*TRECHO DO TEXTO*

..............................

Mas o ano de 1995 começou
muito difícil; os problemas de Shannon
Hoon com as drogas persistiam e as gravações
do segundo álbum foram tumultuadas. Aos trancos e barrancos,
o disco foi completado em junho, mas o lançamento foi
adiado. Quem convivia com os integrantes do grupo sabia que
era temerário encarar a maratona de divulgação
e turnê nas condições em que Hoon estava.
A banda pressionou Hoon para que fizesse um programa completo
de reabilitação numa clínica antes que
o disco chegasse às lojas. Em julho nasceu a filha
de Shannon Hoon e sua namorada Lisa Crouse. A chegada da pequena
Nico Blue Hoon deu novo ânimo ao vocalista que chegou
a declarar em entrevistas que o bebê foi o impulso que
faltava para ele se livrar das drogas de vez (alguém
já ouviu essa história antes? Kurt Cobain disse
o mesmo).
"Soup", o segundo
álbum do Blind Melon, finalmente chegou às lojas
em agosto. A recepção da crítica foi
a pior possível e o novo álbum foi duramente
criticado. Injustamente, diga-se; "Soup" é
um belo disco construído a partir da sonoridade do
primeiro álbum acrescentando arranjos mais pesados
e intrincados, sem perder a espontaneidade característica
de uma jam session em vários momentos. Principalmente
se destacavam temas mais sérios, não havia aquela
atmosfera alegre do álbum da abelhinha. Aliás,
não havia outra música como "No Rain".
O primeiro single, "Galaxie", refletia o novo momento
da banda: nada de videoclipes carismáticos dessa vez,
a ênfase devia estar na música.
O resultado foi que "Galaxie"
não teve grande repercussão na MTV, as rádios
não pegaram carona e somando-se as duras críticas,
"Soup" começou mal nas paradas, atingindo
apenas a posição número 28 na Billboard
na semana de estréia e caindo rapidamente. Pressionado,
a saída para o Blind Melon reverter a situação
era pegar a estrada imediatamente, mas Shannon Hoon ainda
não estava pronto para confrontar o vício nas
drogas com o estilo de vida em turnê. Mesmo assim, o
Blind Melon encarou a estrada contando com um profissional
acompanhando Hoon. Mas não durou muito, com poucas
semanas de shows, Hoon dispensou o profissional e voltou a
se drogar. Numa quinta-feira, dia 21 de setembro, a banda
iria se apresentar em New Orleans, ironicamente a cidade onde
"Soup" foi gravado. Naquela tarde, o técnico
de som foi até o ônibus da turnê chamar
Shannon para a passagem de som e encontrou o vocalista morto.

..............................

*LISTA DE ATIVIDADES*
(a) Segundo o texto sobre o Blind Melon, em que posição da Billboard "Soup" estreou?
(b) Liste todas as pessoas mencionadas pelo nome no texto sobre o Blind Melon.
(c) Prossiga com o texto sobre o Blind Melon a partir do ponto em que ele termina.
Os dados não são usados aqui.

..............................

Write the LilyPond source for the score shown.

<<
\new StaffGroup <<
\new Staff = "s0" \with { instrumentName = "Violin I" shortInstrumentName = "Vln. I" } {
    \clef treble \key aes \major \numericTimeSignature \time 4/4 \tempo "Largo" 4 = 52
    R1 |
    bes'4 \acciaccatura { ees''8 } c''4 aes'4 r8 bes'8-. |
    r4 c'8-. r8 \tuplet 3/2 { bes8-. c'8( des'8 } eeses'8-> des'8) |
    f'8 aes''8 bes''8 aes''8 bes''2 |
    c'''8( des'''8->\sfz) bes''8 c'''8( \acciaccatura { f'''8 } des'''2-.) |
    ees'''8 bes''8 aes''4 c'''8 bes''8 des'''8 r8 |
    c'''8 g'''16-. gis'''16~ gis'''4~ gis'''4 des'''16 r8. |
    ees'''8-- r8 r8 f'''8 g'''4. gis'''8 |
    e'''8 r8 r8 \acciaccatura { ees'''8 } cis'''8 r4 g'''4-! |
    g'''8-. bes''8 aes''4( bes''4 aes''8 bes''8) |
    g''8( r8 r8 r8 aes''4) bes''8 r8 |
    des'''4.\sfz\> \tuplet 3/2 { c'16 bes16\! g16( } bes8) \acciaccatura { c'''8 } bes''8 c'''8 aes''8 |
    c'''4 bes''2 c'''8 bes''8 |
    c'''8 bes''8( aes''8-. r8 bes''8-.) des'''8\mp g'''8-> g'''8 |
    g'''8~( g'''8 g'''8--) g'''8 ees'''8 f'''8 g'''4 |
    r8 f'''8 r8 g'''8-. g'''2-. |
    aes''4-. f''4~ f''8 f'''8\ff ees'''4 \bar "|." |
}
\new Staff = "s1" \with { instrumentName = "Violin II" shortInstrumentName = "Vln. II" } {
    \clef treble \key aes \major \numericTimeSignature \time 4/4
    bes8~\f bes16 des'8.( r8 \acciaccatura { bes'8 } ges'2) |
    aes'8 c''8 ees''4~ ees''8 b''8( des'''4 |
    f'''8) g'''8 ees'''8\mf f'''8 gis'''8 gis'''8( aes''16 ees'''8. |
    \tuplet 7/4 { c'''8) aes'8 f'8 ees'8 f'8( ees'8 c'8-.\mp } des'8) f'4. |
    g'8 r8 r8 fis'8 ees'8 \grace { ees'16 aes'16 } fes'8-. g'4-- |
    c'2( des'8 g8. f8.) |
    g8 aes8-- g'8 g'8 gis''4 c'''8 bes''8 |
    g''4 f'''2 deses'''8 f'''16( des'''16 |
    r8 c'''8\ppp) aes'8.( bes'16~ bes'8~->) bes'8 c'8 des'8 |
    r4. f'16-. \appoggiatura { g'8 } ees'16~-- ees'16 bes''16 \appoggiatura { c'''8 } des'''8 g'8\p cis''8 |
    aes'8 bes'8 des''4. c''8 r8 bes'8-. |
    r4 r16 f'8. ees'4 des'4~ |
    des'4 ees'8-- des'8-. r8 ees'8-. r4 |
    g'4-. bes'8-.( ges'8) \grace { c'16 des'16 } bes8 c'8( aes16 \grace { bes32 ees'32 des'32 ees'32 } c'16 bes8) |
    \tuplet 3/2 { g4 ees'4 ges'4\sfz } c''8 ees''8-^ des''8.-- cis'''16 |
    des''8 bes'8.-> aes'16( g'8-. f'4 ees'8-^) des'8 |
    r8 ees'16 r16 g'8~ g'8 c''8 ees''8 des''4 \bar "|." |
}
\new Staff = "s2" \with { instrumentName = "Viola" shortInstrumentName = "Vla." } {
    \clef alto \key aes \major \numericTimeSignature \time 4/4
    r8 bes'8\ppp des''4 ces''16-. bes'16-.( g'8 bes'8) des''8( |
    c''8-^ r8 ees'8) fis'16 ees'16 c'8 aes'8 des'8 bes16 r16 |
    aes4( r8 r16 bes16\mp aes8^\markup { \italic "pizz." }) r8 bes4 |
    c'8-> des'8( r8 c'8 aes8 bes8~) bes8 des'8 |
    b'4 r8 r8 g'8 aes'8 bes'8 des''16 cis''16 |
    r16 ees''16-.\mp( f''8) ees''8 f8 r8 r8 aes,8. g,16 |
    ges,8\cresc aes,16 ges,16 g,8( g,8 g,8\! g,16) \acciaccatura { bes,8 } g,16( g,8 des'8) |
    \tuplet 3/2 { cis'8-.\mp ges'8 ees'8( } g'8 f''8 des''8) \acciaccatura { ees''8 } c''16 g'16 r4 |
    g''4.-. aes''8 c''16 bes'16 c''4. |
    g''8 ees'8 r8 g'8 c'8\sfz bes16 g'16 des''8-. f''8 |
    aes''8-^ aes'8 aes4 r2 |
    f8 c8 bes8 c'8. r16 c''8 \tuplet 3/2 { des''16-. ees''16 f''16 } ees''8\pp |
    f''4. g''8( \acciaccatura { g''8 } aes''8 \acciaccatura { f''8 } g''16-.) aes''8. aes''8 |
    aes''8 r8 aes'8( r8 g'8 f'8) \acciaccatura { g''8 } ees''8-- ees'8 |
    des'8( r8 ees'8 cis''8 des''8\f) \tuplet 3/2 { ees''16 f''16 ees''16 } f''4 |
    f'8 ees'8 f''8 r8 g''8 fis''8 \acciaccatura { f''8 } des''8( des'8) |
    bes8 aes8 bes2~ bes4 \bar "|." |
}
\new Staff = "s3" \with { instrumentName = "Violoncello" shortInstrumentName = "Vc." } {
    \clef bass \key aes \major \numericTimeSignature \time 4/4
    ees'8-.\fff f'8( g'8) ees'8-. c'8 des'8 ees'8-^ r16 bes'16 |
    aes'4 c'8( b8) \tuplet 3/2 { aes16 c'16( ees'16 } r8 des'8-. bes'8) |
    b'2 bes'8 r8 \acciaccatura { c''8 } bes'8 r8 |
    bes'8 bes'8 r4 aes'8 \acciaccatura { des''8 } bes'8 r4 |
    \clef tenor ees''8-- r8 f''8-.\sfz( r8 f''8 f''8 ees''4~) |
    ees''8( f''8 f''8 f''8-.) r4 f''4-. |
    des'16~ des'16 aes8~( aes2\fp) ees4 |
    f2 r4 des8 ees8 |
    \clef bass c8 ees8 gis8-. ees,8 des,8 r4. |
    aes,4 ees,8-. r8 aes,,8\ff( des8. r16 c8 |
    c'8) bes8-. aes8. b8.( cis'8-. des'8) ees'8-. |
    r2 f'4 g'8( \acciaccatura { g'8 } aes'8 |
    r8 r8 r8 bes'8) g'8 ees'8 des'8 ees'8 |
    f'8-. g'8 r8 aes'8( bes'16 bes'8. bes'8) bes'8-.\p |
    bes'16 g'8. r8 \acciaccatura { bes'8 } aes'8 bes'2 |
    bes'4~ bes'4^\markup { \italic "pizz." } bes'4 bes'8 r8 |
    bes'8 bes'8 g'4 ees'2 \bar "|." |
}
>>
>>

..............................

*RESPOSTAS DAS ATIVIDADES*
(a) Na posição número 28.

(b) Shannon Hoon, Lisa Crouse, Nico Blue Hoon e Kurt Cobain.

(c)
Overdose de cocaína.
Foi
o fim do Blind Melon. Na segunda-feira, 25 de setembro, seria
o lançamento do novo single de "Soup", "Toes
Across The Floor". A Capitol cumpriu rigorosamente o
previsto e o single chegou as rádios e MTV. Mas a música
foi superada pela tragédia. A morte de Shannon Hoon
ganhou todas as manchetes e comoveu fãs no mundo todo,
mas diferente do que se podia imaginar, "Toes Across
The Floor" foi constrangedoramente ignorada. Sem dúvida
foi melhor assim; teria sido doloroso demais para os integrantes
da banda ver "Soup" virar o jogo nas paradas em
função da morte do amigo.
Em 1996 dois lançamentos
póstumos do Blind Melon chegam às lojas. Um
deles foi o álbum "Nico" contendo sobras
de estúdio e faixas inéditas que foram retrabalhadas
em estúdio pelos integrantes remanescentes. Muitos
fãs e parte da crítica consideram "Nico"
o melhor disco do Blind Melon, mas, sem divulgação,
o álbum ficou restrito à base de fãs
da banda. O vídeo "Letters From a Porcupine"
também foi lançado, contendo todos os clipes
e imagens de shows e bastidores, sendo indicado ao Grammy
no ano seguinte.
O vídeo foi relançado
em DVD com vasto material inédito em 2001. A data não
poderia ter sido mais trágica: 11 de setembro. No ano
seguinte, a coletânea Classic Masters reunindo os maiores
sucessos e músicas mais importantes da carreira da
banda, foi lançada em janeiro.
Após
o fim do Blind Melon, Brad Smith e Cristopher Thorn formaram
o Unified Theory com o baterista Dave Krusen (ex-Pearl Jam
e Candlebox) e o vocalista Chris Shinn, lançando um
álbum auto-intitulado em 2000 (exatos 5 anos após
o lançamento de "Soup"). O disco teve pouca
repercussão e a banda se separou no ano seguinte. Brad
Smith seguiu solo sob o nome Abandon Jalopy lançando
o disco de estréia, "Mercy", em 2001.